■ **演習課題**:
1: 鉱工業出荷の解説のうち、「国内向けの低下により鉱工業出荷は前月比マイナス」から「モノだったことが分かります。」までの箇所を、一字一句変えずに返してください。
2: 鉱工業出荷の解説によれば、6月に鉱工業生産財の国内向け出荷が2か月連続で低下したのはなぜですか。1〜3文で説明してください。

国内向けの低下により鉱工業出荷は前月比マイナス

2018年6月の鉱工業出荷は、前月比マイナス0.2%と2か月連続の低下となりました。内需(国内向け出荷)が前月比マイナス0.9%の低下、外需(輸出向け出荷)は前月比プラス1.5%の上昇でした。6月は、内需の低下により鉱工業出荷全体は前月比マイナスとなりましたが、外需が回復しており、その低下幅を補いました。

翻って、本年4-6月期、第2四半期の出荷をみると、鉱工業出荷全体は、前期比1.8%上昇でしたが、国内向け出荷も前期比2.0%上昇、輸出向け出荷も0.9%上昇とともに上昇となりました。内需向け出荷が2期連続低下となることは避けられました。

第2四半期の鉱工業出荷の回復は、国内向け出荷の回復によるモノだったことが分かります。

業種別の動き

6月の国内向け出荷の業種別動向をみると、14業種中10業種が前月比低下でした。低下寄与が大きかったのは、化学工業(除。医薬品)、はん用・生産用・業務用機械工業、そして金属製品工業でした。他方、輸送機械工業の国内向け出荷は、5月の大幅低下からの反動もあるのか、前月比6.0%と大きく上昇していました。

6月の輸出向け出荷の業種別動向をみると、14業種中7業種が前月比上昇となりました。特に、上昇寄与が大きかったのは、電子部品・デバイス工業と輸送機械工業でした。電子部品や自動車部品などの、工業生産に投入される部材の海外向け出荷がけん引役でした。他方、石油・石炭製品工業の輸出向け出荷が前月比マイナス22.7%と大きな低下となっていました。

輸送機械工業は国内向け、輸出向けともに好調な出荷となり、電子部品・デバイス工業は外需向けの集積回路などの出荷が好調だったようです。はん用・生産用・業務用機械工業や化学工業(除.医薬品)では、国内向け出荷が低下要因となりました。

需要先用途別の動き

6月の需要先別用途別分類(財別分類)の国内向け/輸出向け出荷の動きを比較してみます。

まず、製造業の中間投入となる鉱工業生産財については、鉱工業生産が2か月連続で前月比低下となっていることから、国内向け出荷が前月比マイナス1.9%と2か月連続の低下でした。しかし、輸出向け出荷は前月比3.6%と2か月連続の上昇となっており、外需(海外への部品、部材の供給)が内需の落ち込みをカバーしてくれています。

設備投資向けとなる資本財(除.輸送機械)については、国内向け出荷が前月比マイナス1.5%と2か月連続の低下でした。輸出向け出荷は前月比0.1%と、5月の横ばいから続いて小さな動きとなりました。

消費向けの財では、耐久消費財の国内向け出荷が前月比1.2%上昇でしたが、その輸出向け出荷は前月比マイナス0.4%低下だったことに加え、非耐久消費財が国内向け/輸出向けともに前月比低下となったことから、消費財全体としても、内外需ともにあまり調子が良くなかったようです。

■ **提供情報**:
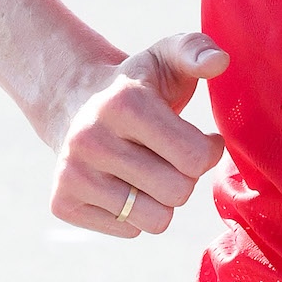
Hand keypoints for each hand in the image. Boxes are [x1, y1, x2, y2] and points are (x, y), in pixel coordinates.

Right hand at [49, 31, 228, 238]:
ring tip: (147, 169)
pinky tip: (121, 181)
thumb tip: (218, 62)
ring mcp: (72, 173)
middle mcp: (90, 139)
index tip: (198, 136)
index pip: (196, 157)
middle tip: (168, 154)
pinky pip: (130, 231)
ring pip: (156, 219)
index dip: (208, 149)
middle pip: (178, 192)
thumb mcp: (166, 57)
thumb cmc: (137, 84)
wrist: (74, 103)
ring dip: (162, 199)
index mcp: (124, 103)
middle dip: (185, 176)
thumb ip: (196, 50)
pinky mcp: (62, 202)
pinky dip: (135, 213)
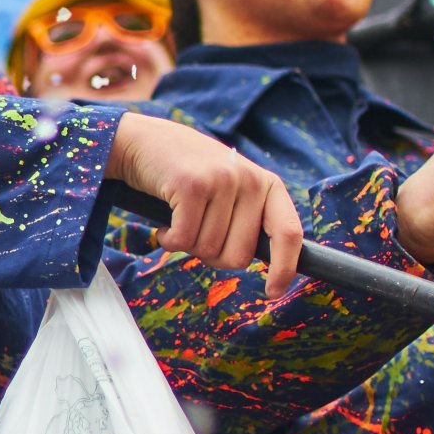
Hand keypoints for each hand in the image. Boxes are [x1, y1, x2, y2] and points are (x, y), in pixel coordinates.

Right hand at [108, 112, 304, 295]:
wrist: (144, 141)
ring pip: (208, 250)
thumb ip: (249, 218)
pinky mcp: (192, 186)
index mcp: (267, 184)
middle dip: (213, 257)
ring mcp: (222, 180)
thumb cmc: (187, 175)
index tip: (273, 292)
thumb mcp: (230, 189)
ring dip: (187, 245)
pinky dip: (168, 240)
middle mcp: (250, 180)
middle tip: (197, 235)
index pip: (289, 233)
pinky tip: (164, 224)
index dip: (284, 268)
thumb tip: (270, 264)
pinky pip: (183, 241)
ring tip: (179, 219)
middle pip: (240, 255)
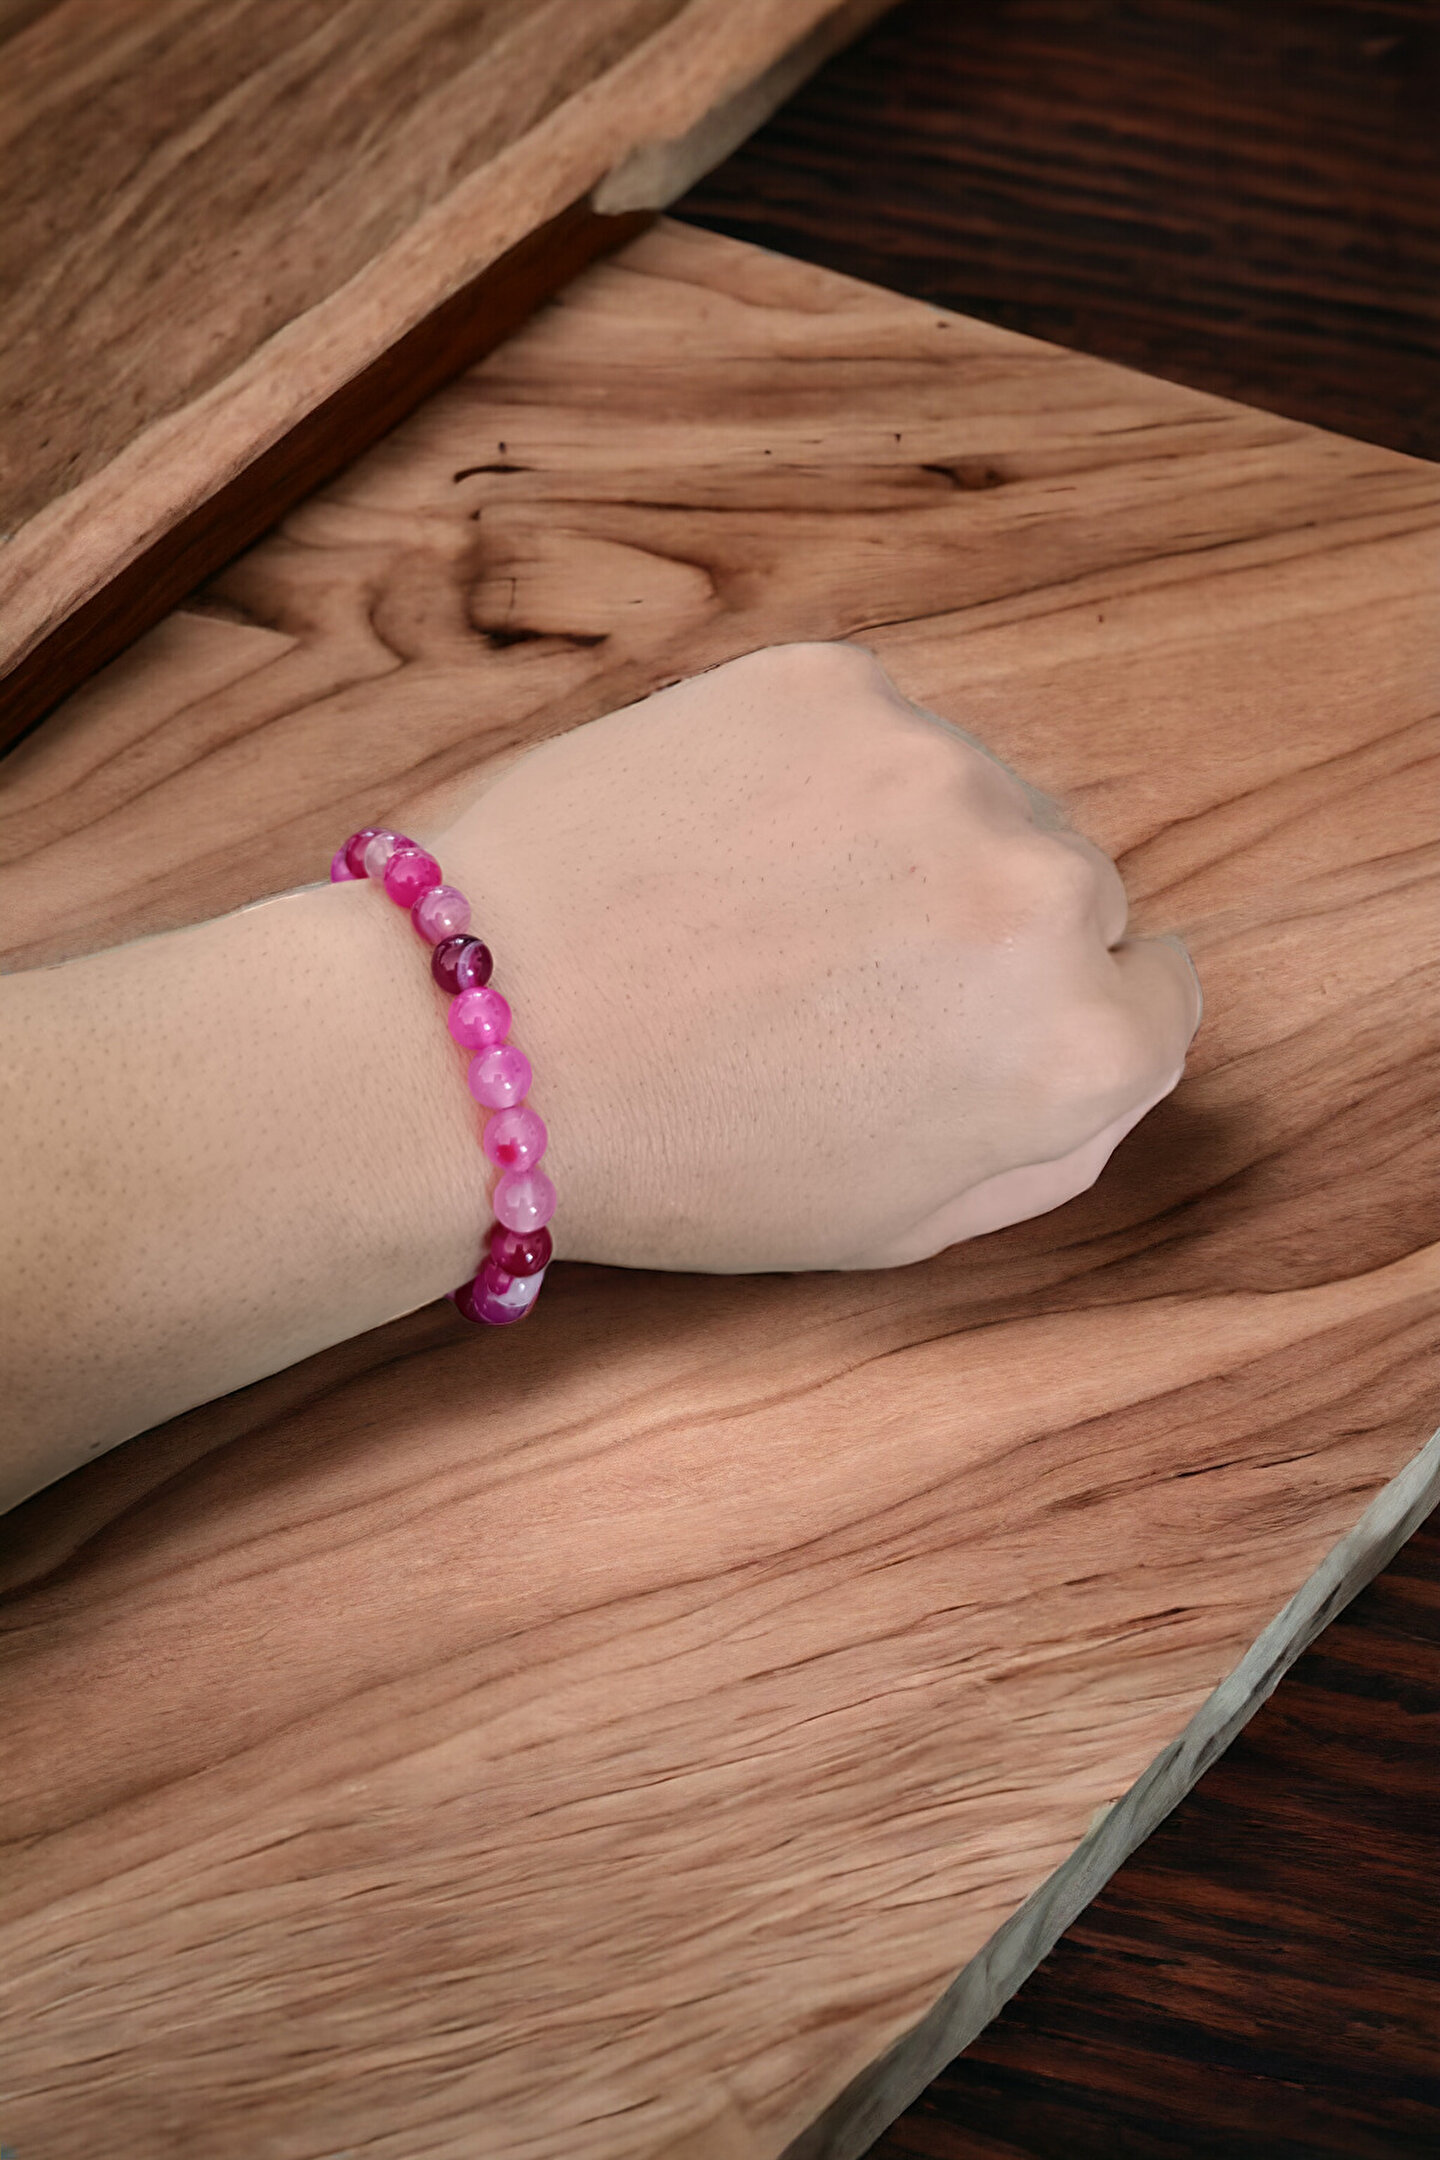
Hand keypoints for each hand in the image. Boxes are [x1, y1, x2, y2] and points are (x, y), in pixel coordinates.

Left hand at [429, 643, 1200, 1275]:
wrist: (475, 1047)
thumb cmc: (678, 1160)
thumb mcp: (901, 1221)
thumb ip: (1051, 1141)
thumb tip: (1112, 1043)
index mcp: (1077, 1047)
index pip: (1155, 991)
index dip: (1057, 1014)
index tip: (972, 1017)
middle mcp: (1042, 891)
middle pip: (1072, 888)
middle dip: (984, 930)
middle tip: (840, 981)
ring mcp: (937, 765)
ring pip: (975, 795)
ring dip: (905, 842)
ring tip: (760, 913)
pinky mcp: (830, 683)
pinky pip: (874, 729)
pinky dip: (818, 775)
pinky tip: (721, 843)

■ **各課題の解答**:
1:
国内向けの低下により鉱工業出荷は前月比マイナス

2018年6月の鉱工業出荷は、前月比マイナス0.2%と2か月連続の低下となりました。内需(国内向け出荷)が前月比マイナス0.9%の低下、外需(輸出向け出荷)は前月比プラス1.5%の上昇でした。6月は、内需の低下により鉱工業出荷全体は前月比マイナスとなりましたが、外需が回復しており、その低下幅を補いました。

翻って、本年4-6月期、第2四半期の出荷をみると、鉱工業出荷全体は、前期比1.8%上昇でしたが、国内向け出荷も前期比2.0%上昇、輸出向け出荷も0.9%上昇とともに上昇となりました。内需向け出荷が2期連続低下となることは避けられました。

第2四半期の鉱工業出荷の回復は、国内向け出荷の回復によるモノだったことが分かります。

2: 鉱工業生産財は製造業の中間投入となる財です。鉱工業生産が2か月連続で前月比低下となっていたため、その国内向け出荷も前月比マイナス1.9%と2か月連続の低下になりました。